Com a mudança da doutrina militarista de Brezhnev e a chegada de Gorbachov ao poder com suas reformas, o conflito chegou ao fim em 1988, com a retirada das tropas acontecendo somente em 1989.

Durante os nove anos de conflito, mais de um milhão de cidadãos afegãos foram mortos, bem como mais de 90 mil mujahedin e os pouco mais de 18 mil soldados afegãos. Do lado soviético, 14,5 mil militares morreram (THE ATLANTIC, 2014).

Depois da destruição humanitária, econômica e política causada pelos soviéticos, como afirmam Traumann e Kaminski (2016, p. 9), “a geração que agora lutava entre si tinha sido a principal vítima das atrocidades e crimes cometidos pelos exércitos frustrados, principalmente o Vermelho”.

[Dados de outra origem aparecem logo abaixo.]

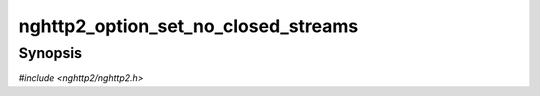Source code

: 
nghttp2_option_set_no_closed_streams
====================================

Synopsis
--------

*#include <nghttp2/nghttp2.h>*

.. function:: void nghttp2_option_set_no_closed_streams(nghttp2_option *option, int val)

    
    This option prevents the library from retaining closed streams to
    maintain the priority tree.  If this option is set to nonzero,
    applications can discard closed stream completely to save memory.
    
    If
    :enum:`nghttp2_settings_id.NGHTTP2_SETTINGS_NO_RFC7540_PRIORITIES`
    of value of 1 is submitted via `nghttp2_submit_settings()`, any
    closed streams are not retained regardless of this option.
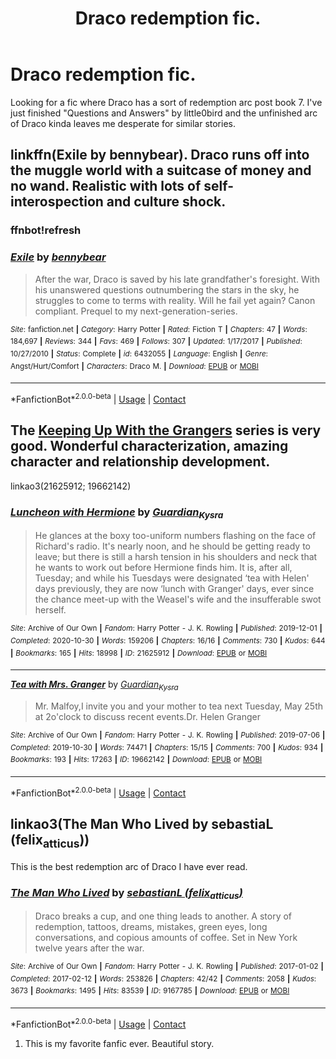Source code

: #+TITLE: Draco redemption fic.

* Draco redemption fic.
:PROPERTIES:
:Author: mchlrx
:Score: 5
:DateUnix: 1606393816.0
:DateShort: 2020-Nov-26
:FlairText: Request
:END:
Looking for a fic where Draco has a sort of redemption arc post book 7. I've just finished "Questions and Answers" by little0bird and the unfinished arc of Draco kinda leaves me desperate for similar stories.


** linkffn(Exile by bennybear). Draco runs off into the muggle world with a suitcase of money and no wand. Realistic with lots of self-interospection and culture shock.
:PROPERTIES:
:Author: xshadowfax
:Score: 4
:DateUnix: 1606396665.0
:DateShort: 2020-Nov-26
:END:

*** ffnbot!refresh
:PROPERTIES:
:Author: xshadowfax
:Score: 1
:DateUnix: 1606396779.0
:DateShort: 2020-Nov-26
:END:


*** [[https://www.fanfiction.net/s/6432055/1/][*/Exile/*]] by [[https://www.fanfiction.net/u/833356/bennybear][/bennybear/]]

#+begin_quote
  After the war, Draco is saved by his late grandfather's foresight. With his unanswered questions outnumbering the stars in the sky, he struggles to come to terms with reality. Will he fail yet again? Canon compliant. Prequel to my next-generation-series.
#+end_quote

^{/Site/:} ^{fanfiction.net} ^{*|*} ^{/Category/:} ^{Harry} ^{Potter} ^{*|*} ^{/Rated/:} ^{Fiction} ^{T} ^{*|*} ^{/Chapters/:} ^{47} ^{*|*} ^{/Words/:} ^{184,697} ^{*|*} ^{/Reviews/:} ^{344} ^{*|*} ^{/Favs/:} ^{469} ^{*|*} ^{/Follows/:} ^{307} ^{*|*} ^{/Updated/:} ^{1/17/2017} ^{*|*} ^{/Published/:} ^{10/27/2010} ^{*|*} ^{/Status/:} ^{Complete} ^{*|*} ^{/id/:} ^{6432055} ^{*|*} ^{/Language/:} ^{English} ^{*|*} ^{/Genre/:} ^{Angst/Hurt/Comfort} ^{*|*} ^{/Characters/:} ^{Draco} ^{M.} ^{*|*} ^{/Download/:} ^{[[http://www.ff2ebook.com/old/ffn-bot/index.php?id=6432055&source=ff&filetype=epub][EPUB]]} ^{or} ^{[[http://www.ff2ebook.com/old/ffn-bot/index.php?id=6432055&source=ff&filetype=mobi][MOBI]]}

--------------

*FanfictionBot*^{2.0.0-beta} | [[https://github.com/FanfictionBot/reddit-ffn-bot/wiki/Usage][Usage]] | [[https://www.reddit.com/message/compose?to=tusing][Contact]]
:PROPERTIES:
:Author: FanfictionBot
:Score: 1
:DateUnix: 1606396812.0
:DateShort: 2020-Nov-26
:END:


** The [[https://archiveofourown.org/series/1534829][Keeping Up With the Grangers]] series is very good. Wonderful characterization, amazing character and relationship development.

linkao3(21625912; 19662142)
:PROPERTIES:
:Author: BlueThePineapple
:Score: 1
:DateUnix: 1606476468.0
:DateShort: 2020-Nov-27
:END:

*** [[https://archiveofourown.org/works/21625912][*/Luncheon with Hermione/*]] by [[https://www.archiveofourown.org/users/Guardian_Kysra/pseuds/Guardian_Kysra][/Guardian_Kysra/]]

#+begin_quote
  He glances at the boxy too-uniform numbers flashing on the face of Richard's radio. It's nearly noon, and he should be getting ready to leave; but there is still a harsh tension in his shoulders and neck that he wants to work out before Hermione finds him. It is, after all, Tuesday; and while his Tuesdays were designated ‘tea with Helen' days previously, they are now ‘lunch with Granger' days, ever since the chance meet-up with the Weasel's wife and the insufferable swot herself.
#+end_quote

^{/Site/:} ^{Archive} ^{of} ^{Our} ^{Own} ^{*|*} ^{/Fandom/:} ^{Harry} ^{Potter} ^{-} ^{J.} ^{K.} ^{Rowling} ^{*|*} ^{/Published/:} ^{2019-12-01} ^{*|*} ^{/Completed/:} ^{2020-10-30} ^{*|*} ^{/Words/:} ^{159206} ^{*|*} ^{/Chapters/:} ^{16/16} ^{*|*} ^{/Comments/:} ^{730} ^{*|*} ^{/Kudos/:} ^{644} ^{*|*} ^{/Bookmarks/:} ^{165} ^{*|*} ^{/Hits/:} ^{18998} ^{*|*} ^{/ID/:} ^{21625912} ^{*|*} ^{/Download/:} ^{[[https://archiveofourown.org/downloads/21625912/Luncheon%20with%20Hermione.epub?updated_at=1604110919][EPUB]]} ^{or} ^{[[https://archiveofourown.org/downloads/21625912/Luncheon%20with%20Hermione.mobi?updated_at=1604110919][MOBI]]}

--------------

[[https://archiveofourown.org/works/19662142][*/Tea with Mrs. Granger/*]] by [[https://www.archiveofourown.org/users/Guardian_Kysra/pseuds/Guardian_Kysra][/Guardian_Kysra/]]

#+begin_quote
  Mr. Malfoy,I invite you and your mother to tea next Tuesday, May 25th at 2o'clock to discuss recent events.Dr. Helen Granger
#+end_quote

^{/Site/:} ^{Archive} ^{of} ^{Our} ^{Own} ^{*|*} ^{/Fandom/:} ^{Harry} ^{Potter} ^{-} ^{J.} ^{K.} ^{Rowling} ^{*|*} ^{/Published/:} ^{2019-07-06} ^{*|*} ^{/Completed/:} ^{2019-10-30} ^{*|*} ^{/Words/:} ^{74471} ^{*|*} ^{/Chapters/:} ^{15/15} ^{*|*} ^{/Comments/:} ^{700} ^{*|*} ^{/Kudos/:} ^{934} ^{*|*} ^{/Bookmarks/:} ^{193} ^{*|*} ^{/Hits/:} ^{17263} ^{*|*} ^{/ID/:} ^{19662142} ^{*|*} ^{/Download/:} ^{[[https://archiveofourown.org/downloads/19662142/Tea%20with%20Mrs%20Granger.epub?updated_at=1581192468][EPUB]]} ^{or} ^{[[https://archiveofourown.org/downloads/19662142/Tea%20with%20Mrs%20Granger.mobi?updated_at=1581192468][MOBI]]}

--------------

*FanfictionBot*^{2.0.0-beta} | [[https://github.com/FanfictionBot/reddit-ffn-bot/wiki/Usage][Usage]] | [[https://www.reddit.com/message/compose?to=tusing][Contact]]
:PROPERTIES:
:Author: FanfictionBot
:Score: 1
:DateUnix: 1606476485.0
:DateShort: 2020-Nov-27
:END:


** linkao3(The Man Who Lived by sebastiaL (felix_atticus))

This is the best redemption arc of Draco I have ever read.
:PROPERTIES:
:Author: 3happybirds
:Score: 0
:DateUnix: 1606415073.0
:DateShort: 2020-Nov-26
:END:

*** [[https://archiveofourown.org/works/9167785][*/The Man Who Lived/*]] by [[https://www.archiveofourown.org/users/felix_atticus/pseuds/sebastianL][/sebastianL (felix_atticus)/]]

#+begin_quote
  Draco breaks a cup, and one thing leads to another. A story of redemption, tattoos, dreams, mistakes, green eyes, long conversations, and copious amounts of coffee. Set in New York twelve years after the war.
#+end_quote

^{/Site/:} ^{Archive} ^{of} ^{Our} ^{Own} ^{*|*} ^{/Fandom/:} ^{Harry} ^{Potter} ^{-} ^{J.} ^{K.} ^{Rowling} ^{*|*} ^{/Published/:} ^{2017-01-02} ^{*|*} ^{/Completed/:} ^{2017-02-12} ^{*|*} ^{/Words/:} ^{253826} ^{*|*} ^{/Chapters/:} ^{42/42} ^{*|*} ^{/Comments/:} ^{2058} ^{*|*} ^{/Kudos/:} ^{3673} ^{*|*} ^{/Bookmarks/:} ^{1495} ^{*|*} ^{/Hits/:} ^{83539} ^{*|*} ^{/ID/:} ^{9167785} ^{*|*} ^{/Download/:} ^{[[https://archiveofourown.org/downloads/9167785/The%20Man%20Who%20Lived.epub?updated_at=1597609833][EPUB]]} ^{or} ^{[[https://archiveofourown.org/downloads/9167785/The%20Man%20Who%20Lived.mobi?updated_at=1597609833][MOBI]]}

--------------

*FanfictionBot*^{2.0.0-beta} | [[https://github.com/FanfictionBot/reddit-ffn-bot/wiki/Usage][Usage]] | [[https://www.reddit.com/message/compose?to=tusing][Contact]]
:PROPERTIES:
:Author: FanfictionBot
:Score: 2
:DateUnix: 1606415095.0
:DateShort: 2020-Nov-26
:END:

**** This is my favorite fanfic ever. Beautiful story.
:PROPERTIES:
:Author: Zigzagthatzip
:Score: 1
:DateUnix: 1606437062.0
:DateShort: 2020-Nov-27
:END:
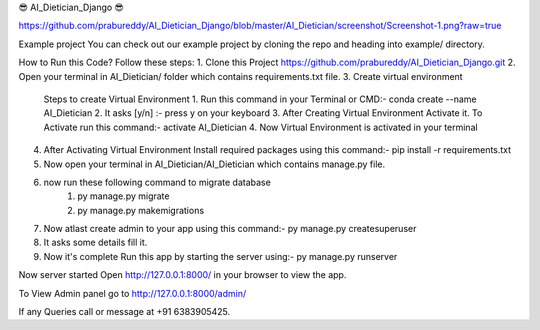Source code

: 😎 AI_Dietician_Django 😎

https://github.com/prabureddy/AI_Dietician_Django/blob/master/AI_Dietician/screenshot/Screenshot-1.png?raw=true



Example project
You can check out our example project by cloning the repo and heading into example/ directory.


How to Run this Code?
Follow these steps:
1. Clone this Project https://github.com/prabureddy/AI_Dietician_Django.git
2. Open your terminal in AI_Dietician/ folder which contains requirements.txt file.
3. Create virtual environment
    Steps to create Virtual Environment
    1. Run this command in your Terminal or CMD:- conda create --name AI_Dietician
    2. It asks [y/n] :- press y on your keyboard
    3. After Creating Virtual Environment Activate it. To Activate run this command:- activate AI_Dietician
    4. Now Virtual Environment is activated in your terminal
4. After Activating Virtual Environment Install required packages using this command:- pip install -r requirements.txt
5. Now open your terminal in AI_Dietician/AI_Dietician which contains manage.py file.
6. now run these following command to migrate database
    1. py manage.py migrate
    2. py manage.py makemigrations
7. Now atlast create admin to your app using this command:- py manage.py createsuperuser
8. It asks some details fill it.
9. Now it's complete Run this app by starting the server using:-  py manage.py runserver

Now server started
Open http://127.0.0.1:8000/ in your browser to view the app.

To View Admin panel go to http://127.0.0.1:8000/admin/ 


If any Queries call or message at +91 6383905425.

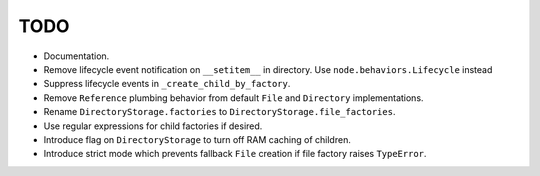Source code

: TODO
====

- Documentation.

- Remove lifecycle event notification on ``__setitem__`` in directory. Use
  ``node.behaviors.Lifecycle`` instead

- Suppress lifecycle events in ``_create_child_by_factory``.

- Remove ``Reference`` plumbing behavior from default ``File`` and
  ``Directory`` implementations.

- Rename ``DirectoryStorage.factories`` to ``DirectoryStorage.file_factories``.

- Use regular expressions for child factories if desired.

- Introduce flag on ``DirectoryStorage`` to turn off RAM caching of children.

- Introduce strict mode which prevents fallback ``File`` creation if file
  factory raises ``TypeError``.
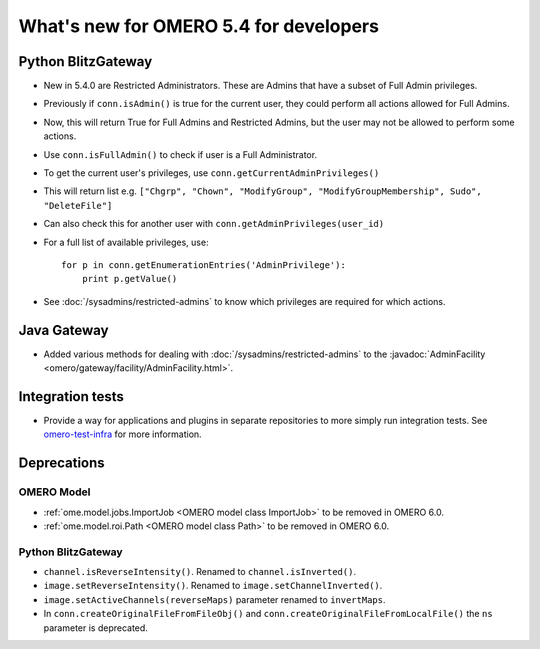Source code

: What's new for OMERO 5.4 for developers
=======================================

Python BlitzGateway
^^^^^^^^^^^^^^^^^^^

- New in 5.4.0 are Restricted Administrators. These are Admins that have a subset of Full Admin privileges.
- Previously if ``conn.isAdmin()`` is true for the current user, they could perform all actions allowed for Full Admins.
- Now, this will return True for Full Admins and Restricted Admins, but the user may not be allowed to perform some actions.
- Use ``conn.isFullAdmin()`` to check if user is a Full Administrator.
- To get the current user's privileges, use ``conn.getCurrentAdminPrivileges()``
- This will return list e.g. ``["Chgrp", "Chown", "ModifyGroup", "ModifyGroupMembership", Sudo", "DeleteFile"]``
- Can also check this for another user with ``conn.getAdminPrivileges(user_id)``
- For a full list of available privileges, use::

    for p in conn.getEnumerationEntries('AdminPrivilege'):
        print p.getValue()

- See :doc:`/sysadmins/restricted-admins` to know which privileges are required for which actions.


Java Gateway
^^^^^^^^^^^^
- Added various methods for dealing with :doc:`/sysadmins/restricted-admins`
  to the :javadoc:`AdminFacility <omero/gateway/facility/AdminFacility.html>`.

Integration tests
^^^^^^^^^^^^^^^^^

- Provide a way for applications and plugins in separate repositories to more
  simply run integration tests. See
  `omero-test-infra <https://github.com/openmicroscopy/omero-test-infra>`_
  for more information.

Deprecations
^^^^^^^^^^^^

OMERO Model
-----------

- :ref:`ome.model.jobs.ImportJob <OMERO model class ImportJob>`
  to be removed in OMERO 6.0.
- :ref:`ome.model.roi.Path <OMERO model class Path>`
  to be removed in OMERO 6.0.


Python BlitzGateway
-------------------

- ``channel.isReverseIntensity()``. Renamed to ``channel.isInverted()``.
- ``image.setReverseIntensity()``. Renamed to ``image.setChannelInverted()``.
- ``image.setActiveChannels(reverseMaps)`` parameter renamed to ``invertMaps``.
- In ``conn.createOriginalFileFromFileObj()`` and ``conn.createOriginalFileFromLocalFile()`` the ``ns`` parameter is deprecated.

Com o “vácuo de poder” deixado pela destruição soviética, os mujahedin mais radicais e apoiados diretamente pelos Estados Unidos passaram a governar o país: os Talebans.
NOTAS
[1] Mais da metade dos 647,500 km2 do território do país é composto por montanhas que fazem parte do sistema de montanhas que formam as montanhas do Himalaia (WAHAB; YOUNGERMAN, 2010, p. 2).
[2] A facção dos Parchamis (os mais moderados) do Partido Democrático do Povo do Afeganistão (PDPA), era um dos grupos políticos que integravam o PDPA juntamente com os Khalqis (os mais radicais).
[3] Em pachto, língua oficial do Afeganistão, mujahedin são os guerrilheiros que lutaram contra a invasão soviética. Outra tradução para a palavra é guerreiro santo.
REFERÊNCIAS
BBC NEWS. Timeline: Soviet war in Afghanistan. Londres: 2009. Disponível em: <news.bbc.co.uk/2/hi/7883532.stm>. Acesso em: 12 jul. 2021.
CUNHA, Ana Paula Gonçalves; OLIVEIRA, Emilly de Freitas; MORAIS, Raquel Gonçalves Vieira Machado de Melo. A invasão russa no Afeganistão (1979-1989): Os impactos do conflito na história afegã. Brazilian Journal of Development. Curitiba, v. 6, n. 11, nov. 2020, p. 86671-86688. Disponível em: <https://www.brazilianjournals.com/index.php/BRJD/article/view/19649/15744>. Acesso em: 10 jul. 2021.
RIEGER, Fernando; TEIXEIRA, Yves. A invasão soviética ao Afeganistão e suas consequências para a Guerra Fria. Revista Perspectiva, a. 6, n. 10, fev./mar. 2013, p. 27-41. Disponível em: <https://seer.ufrgs.br/RevistaPerspectiva/issue/viewIssue/2608/157>. Acesso em: 11 jul. 2021.
THE ATLANTIC. The Soviet War in Afghanistan, 1979 – 1989. Washington D.C.: 2014. Disponível em: <https://www.theatlantic.com/photo/2014/08/the-soviet-war-in-afghanistan-1979-1989/100786/>. Acesso em: 12 jul. 2021.
TRAUMANN, Andrew Patrick; KAMINSKI, Marina Portela. O Waterloo da Guerra Fria: antecedentes da invasão soviética ao Afeganistão. Revista de Análise Internacional, Curitiba, v. 1, n. 1, ago./dez., 2016, p. 3-12. Disponível em: <http://www.humanas.ufpr.br/portal/nepri/files/2016/12/1-Andrew.pdf>. Acesso em: 10 jul. 2021.
WAHAB, Shaista; YOUNGERMAN, Barry. A Brief History of Afghanistan. 2 ed. Nova Iorque: Facts on File, 2010.